In this case, Rebecca Harris is counted in votes.parliament.uk but not in Hansard. This could be for a few reasons, for instance she may not have been able to use the pass system for some reason but was recorded manually and added as a correction but after it was fed into Hansard. We’ve queried this with her. In any case, what the tellers counted is the authoritative result for the vote. They could also have been right – and someone else forgot/was not able to tap in who should have done.
But if the votes.parliament.uk count was right, it would mean the tellers in the Aye lobby overcounted by one. This would make it a draw, and in a draw the speaker will cast a deciding vote against the motion (as there isn’t a majority for it). When it’s down to one vote – you want to have faith the system got the right answer.
Better ways are possible
We think it should be easier for MPs to vote, and have previously recommended that:
- The House of Commons should in normal circumstances, defer votes to a standardised voting time (within ‘core hours’), where multiple votes are held in succession.

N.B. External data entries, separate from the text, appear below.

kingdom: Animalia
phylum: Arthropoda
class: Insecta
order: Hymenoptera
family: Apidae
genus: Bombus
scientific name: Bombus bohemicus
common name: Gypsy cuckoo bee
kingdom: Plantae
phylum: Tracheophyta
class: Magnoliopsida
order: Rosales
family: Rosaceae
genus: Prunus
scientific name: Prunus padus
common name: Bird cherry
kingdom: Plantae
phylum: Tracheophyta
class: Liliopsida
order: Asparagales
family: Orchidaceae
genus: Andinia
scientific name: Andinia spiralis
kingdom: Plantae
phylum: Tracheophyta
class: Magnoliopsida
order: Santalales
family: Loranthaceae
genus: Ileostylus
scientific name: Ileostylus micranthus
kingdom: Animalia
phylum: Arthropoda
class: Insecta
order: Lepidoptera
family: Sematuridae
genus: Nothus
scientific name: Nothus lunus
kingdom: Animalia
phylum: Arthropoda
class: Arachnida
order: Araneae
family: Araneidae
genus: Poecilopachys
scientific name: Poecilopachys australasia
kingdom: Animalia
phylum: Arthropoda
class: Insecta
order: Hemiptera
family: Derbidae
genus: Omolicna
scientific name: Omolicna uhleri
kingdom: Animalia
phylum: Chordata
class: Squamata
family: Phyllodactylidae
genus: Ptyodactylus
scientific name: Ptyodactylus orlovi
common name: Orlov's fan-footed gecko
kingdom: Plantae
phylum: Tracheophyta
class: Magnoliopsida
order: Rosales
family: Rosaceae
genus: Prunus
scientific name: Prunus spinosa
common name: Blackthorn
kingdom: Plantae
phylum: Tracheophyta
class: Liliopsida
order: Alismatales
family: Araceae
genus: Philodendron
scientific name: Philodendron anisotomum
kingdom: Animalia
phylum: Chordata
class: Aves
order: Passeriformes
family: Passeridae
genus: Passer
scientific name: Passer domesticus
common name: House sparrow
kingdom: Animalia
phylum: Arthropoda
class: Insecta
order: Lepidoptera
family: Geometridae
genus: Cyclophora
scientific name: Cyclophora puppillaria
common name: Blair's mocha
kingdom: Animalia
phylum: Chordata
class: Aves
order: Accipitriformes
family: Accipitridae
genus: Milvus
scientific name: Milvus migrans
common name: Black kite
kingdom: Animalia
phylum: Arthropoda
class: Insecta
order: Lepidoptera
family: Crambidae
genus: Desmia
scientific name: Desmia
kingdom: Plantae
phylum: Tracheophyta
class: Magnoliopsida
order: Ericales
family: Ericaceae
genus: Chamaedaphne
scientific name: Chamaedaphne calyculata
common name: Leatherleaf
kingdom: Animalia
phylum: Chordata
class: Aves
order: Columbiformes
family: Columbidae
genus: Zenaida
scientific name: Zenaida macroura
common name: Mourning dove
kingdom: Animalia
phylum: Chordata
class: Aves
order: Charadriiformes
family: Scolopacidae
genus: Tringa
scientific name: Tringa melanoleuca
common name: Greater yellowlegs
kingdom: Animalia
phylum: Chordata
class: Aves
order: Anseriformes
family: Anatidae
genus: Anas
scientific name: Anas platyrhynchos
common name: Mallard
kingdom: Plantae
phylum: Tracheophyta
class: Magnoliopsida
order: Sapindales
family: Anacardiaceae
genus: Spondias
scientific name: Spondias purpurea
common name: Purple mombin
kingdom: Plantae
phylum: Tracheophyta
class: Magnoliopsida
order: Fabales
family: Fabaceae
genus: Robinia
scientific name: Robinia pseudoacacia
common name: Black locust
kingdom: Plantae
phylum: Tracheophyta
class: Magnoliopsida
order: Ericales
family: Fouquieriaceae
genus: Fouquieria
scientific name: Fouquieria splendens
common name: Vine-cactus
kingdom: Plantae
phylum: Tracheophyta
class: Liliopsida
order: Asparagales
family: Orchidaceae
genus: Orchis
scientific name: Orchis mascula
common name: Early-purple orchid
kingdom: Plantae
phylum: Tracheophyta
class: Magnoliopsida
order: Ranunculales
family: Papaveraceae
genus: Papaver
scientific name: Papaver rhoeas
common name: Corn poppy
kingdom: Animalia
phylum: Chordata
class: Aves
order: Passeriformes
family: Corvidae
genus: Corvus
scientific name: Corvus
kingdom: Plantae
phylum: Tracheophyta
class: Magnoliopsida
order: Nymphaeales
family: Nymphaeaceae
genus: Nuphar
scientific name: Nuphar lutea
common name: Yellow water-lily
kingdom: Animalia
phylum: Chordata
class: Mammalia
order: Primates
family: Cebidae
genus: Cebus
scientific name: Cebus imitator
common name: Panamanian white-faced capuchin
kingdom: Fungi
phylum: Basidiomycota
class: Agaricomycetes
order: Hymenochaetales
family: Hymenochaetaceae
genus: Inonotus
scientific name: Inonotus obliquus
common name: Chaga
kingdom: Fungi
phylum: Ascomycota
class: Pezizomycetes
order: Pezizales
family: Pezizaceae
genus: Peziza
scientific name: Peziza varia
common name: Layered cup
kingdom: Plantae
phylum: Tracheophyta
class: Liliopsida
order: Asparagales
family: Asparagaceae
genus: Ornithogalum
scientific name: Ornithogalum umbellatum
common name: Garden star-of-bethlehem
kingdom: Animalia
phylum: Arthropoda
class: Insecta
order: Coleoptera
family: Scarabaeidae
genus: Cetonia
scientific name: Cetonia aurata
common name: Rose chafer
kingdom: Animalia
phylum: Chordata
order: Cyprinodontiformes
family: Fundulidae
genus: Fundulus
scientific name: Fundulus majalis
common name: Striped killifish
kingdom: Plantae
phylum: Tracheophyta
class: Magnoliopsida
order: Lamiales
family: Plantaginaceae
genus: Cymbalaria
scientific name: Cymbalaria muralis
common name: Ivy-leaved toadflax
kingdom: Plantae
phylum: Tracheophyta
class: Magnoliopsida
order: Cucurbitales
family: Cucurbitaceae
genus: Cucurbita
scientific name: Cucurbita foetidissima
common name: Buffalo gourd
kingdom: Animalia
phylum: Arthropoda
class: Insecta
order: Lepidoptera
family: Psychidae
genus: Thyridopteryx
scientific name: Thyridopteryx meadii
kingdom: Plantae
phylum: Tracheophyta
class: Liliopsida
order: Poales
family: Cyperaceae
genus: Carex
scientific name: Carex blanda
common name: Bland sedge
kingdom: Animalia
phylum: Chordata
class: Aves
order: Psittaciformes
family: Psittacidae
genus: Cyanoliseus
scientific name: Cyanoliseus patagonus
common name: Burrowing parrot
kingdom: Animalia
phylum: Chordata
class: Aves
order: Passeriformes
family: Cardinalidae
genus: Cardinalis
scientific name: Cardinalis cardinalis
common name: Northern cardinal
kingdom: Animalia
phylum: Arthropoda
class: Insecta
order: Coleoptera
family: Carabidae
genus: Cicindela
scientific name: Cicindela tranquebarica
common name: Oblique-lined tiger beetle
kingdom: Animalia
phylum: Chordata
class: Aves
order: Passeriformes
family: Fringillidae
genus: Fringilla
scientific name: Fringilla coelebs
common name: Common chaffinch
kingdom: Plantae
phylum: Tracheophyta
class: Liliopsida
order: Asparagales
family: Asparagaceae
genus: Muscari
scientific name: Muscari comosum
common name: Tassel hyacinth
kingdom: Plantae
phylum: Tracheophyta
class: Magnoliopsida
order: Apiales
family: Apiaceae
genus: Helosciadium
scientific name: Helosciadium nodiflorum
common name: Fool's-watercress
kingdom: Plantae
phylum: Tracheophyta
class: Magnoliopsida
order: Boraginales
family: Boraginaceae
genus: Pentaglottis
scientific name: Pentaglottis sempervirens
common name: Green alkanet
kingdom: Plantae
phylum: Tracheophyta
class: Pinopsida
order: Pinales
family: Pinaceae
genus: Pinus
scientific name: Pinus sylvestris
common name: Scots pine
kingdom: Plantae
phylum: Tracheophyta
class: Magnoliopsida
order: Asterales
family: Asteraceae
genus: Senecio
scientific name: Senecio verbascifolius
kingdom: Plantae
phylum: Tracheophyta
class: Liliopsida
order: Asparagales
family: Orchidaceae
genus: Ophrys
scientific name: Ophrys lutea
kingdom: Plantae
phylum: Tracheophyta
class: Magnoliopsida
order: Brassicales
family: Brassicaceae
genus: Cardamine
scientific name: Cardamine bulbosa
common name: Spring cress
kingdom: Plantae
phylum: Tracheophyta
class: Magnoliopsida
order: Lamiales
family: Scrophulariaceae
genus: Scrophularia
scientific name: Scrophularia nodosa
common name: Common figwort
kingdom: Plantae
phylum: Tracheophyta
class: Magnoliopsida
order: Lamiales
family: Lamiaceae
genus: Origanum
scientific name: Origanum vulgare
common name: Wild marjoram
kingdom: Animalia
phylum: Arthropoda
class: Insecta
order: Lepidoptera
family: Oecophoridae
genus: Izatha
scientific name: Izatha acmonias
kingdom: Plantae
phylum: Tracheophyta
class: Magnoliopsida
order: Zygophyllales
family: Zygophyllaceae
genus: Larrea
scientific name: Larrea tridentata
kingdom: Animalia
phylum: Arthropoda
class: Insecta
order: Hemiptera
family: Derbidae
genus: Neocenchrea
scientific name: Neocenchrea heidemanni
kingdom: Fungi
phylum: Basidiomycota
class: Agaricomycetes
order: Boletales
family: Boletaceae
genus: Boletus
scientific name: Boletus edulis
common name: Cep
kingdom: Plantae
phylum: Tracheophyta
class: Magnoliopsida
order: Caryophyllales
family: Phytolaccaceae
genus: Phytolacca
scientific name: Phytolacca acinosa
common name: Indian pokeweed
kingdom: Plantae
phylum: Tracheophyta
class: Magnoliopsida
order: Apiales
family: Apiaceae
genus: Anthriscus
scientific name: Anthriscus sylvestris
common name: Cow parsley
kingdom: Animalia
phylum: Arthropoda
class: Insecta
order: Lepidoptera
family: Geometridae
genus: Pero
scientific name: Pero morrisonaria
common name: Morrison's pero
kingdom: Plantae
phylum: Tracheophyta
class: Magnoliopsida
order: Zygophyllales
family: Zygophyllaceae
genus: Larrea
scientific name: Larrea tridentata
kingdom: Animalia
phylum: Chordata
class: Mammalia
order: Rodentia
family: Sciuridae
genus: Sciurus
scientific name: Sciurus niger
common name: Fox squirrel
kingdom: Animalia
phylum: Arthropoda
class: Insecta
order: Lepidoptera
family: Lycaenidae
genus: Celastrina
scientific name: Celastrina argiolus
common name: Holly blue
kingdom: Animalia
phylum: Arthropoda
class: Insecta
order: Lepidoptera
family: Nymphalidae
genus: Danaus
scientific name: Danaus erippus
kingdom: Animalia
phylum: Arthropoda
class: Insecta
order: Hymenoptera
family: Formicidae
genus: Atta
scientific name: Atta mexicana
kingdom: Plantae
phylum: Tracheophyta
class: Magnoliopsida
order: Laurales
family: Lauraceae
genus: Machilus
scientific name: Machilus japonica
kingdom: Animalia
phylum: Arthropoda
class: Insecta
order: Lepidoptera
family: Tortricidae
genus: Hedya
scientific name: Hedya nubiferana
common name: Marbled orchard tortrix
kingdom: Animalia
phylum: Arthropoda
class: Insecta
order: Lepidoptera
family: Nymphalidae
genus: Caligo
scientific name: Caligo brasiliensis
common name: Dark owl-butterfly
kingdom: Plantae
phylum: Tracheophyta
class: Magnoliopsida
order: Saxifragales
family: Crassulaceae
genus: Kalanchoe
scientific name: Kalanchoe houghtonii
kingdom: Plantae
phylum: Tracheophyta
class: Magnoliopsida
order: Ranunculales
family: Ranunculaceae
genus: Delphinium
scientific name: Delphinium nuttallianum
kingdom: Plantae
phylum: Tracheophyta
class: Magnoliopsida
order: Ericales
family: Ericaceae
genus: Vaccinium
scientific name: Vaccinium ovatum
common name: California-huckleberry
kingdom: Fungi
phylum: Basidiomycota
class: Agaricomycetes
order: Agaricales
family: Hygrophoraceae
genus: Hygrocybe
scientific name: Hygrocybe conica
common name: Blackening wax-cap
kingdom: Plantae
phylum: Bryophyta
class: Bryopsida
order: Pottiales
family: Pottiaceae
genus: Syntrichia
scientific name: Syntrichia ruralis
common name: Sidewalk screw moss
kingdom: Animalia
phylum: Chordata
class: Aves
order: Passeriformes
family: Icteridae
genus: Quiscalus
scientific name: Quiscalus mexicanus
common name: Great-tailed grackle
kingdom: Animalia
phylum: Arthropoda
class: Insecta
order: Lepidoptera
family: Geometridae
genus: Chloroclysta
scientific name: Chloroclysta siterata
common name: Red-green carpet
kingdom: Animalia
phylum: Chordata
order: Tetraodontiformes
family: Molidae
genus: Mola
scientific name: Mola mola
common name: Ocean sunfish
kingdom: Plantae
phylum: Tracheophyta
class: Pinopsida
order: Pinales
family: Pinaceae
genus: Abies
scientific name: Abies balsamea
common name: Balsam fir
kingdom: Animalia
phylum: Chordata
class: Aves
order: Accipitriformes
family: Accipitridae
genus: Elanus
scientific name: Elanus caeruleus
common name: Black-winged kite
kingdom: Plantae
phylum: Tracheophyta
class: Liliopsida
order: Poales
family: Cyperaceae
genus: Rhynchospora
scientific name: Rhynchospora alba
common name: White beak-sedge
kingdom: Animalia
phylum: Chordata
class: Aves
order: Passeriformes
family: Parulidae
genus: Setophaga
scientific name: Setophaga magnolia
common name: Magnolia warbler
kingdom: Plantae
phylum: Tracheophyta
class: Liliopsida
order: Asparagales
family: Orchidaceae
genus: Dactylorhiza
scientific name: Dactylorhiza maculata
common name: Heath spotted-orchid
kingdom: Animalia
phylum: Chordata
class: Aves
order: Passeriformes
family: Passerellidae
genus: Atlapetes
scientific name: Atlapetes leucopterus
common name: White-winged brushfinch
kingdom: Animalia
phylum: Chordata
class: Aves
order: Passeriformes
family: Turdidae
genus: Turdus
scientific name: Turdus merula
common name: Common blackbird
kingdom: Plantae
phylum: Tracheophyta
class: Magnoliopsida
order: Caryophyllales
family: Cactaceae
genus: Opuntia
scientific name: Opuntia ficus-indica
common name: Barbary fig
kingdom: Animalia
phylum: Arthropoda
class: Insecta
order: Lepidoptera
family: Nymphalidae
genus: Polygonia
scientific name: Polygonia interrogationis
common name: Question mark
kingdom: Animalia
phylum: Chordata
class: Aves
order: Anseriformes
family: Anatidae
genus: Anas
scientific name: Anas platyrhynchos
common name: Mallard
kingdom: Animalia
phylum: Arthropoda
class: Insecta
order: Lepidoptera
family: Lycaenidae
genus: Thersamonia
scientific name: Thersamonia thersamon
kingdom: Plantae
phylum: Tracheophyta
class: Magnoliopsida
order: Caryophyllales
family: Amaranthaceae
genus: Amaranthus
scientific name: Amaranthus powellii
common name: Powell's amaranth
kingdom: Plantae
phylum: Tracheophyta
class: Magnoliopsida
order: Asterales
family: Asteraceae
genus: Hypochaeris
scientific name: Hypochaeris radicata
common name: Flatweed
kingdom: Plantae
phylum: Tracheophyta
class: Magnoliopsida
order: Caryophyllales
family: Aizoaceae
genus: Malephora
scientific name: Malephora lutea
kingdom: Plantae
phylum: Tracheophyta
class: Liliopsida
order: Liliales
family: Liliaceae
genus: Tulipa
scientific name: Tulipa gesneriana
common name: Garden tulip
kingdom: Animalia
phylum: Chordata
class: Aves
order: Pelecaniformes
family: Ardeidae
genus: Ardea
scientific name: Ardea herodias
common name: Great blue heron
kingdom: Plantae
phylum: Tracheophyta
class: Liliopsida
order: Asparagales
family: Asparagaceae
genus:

- These votes should be held through a fast electronic means – whether through terminals, voting pass systems, or apps.
- Current proxy voting schemes should be extended to personal discretion to designate a proxy – e.g. a set number of days a year a proxy vote can be allocated, no questions asked.
Electronic voting and a voting time would be bringing back good practice from the devolved Parliaments and help MPs make better use of their time than standing in division lobbies. But as well as being slow – there are clear questions to ask about the accuracy of the current approach.
How MPs vote has big impacts on how our country works – getting it right matters.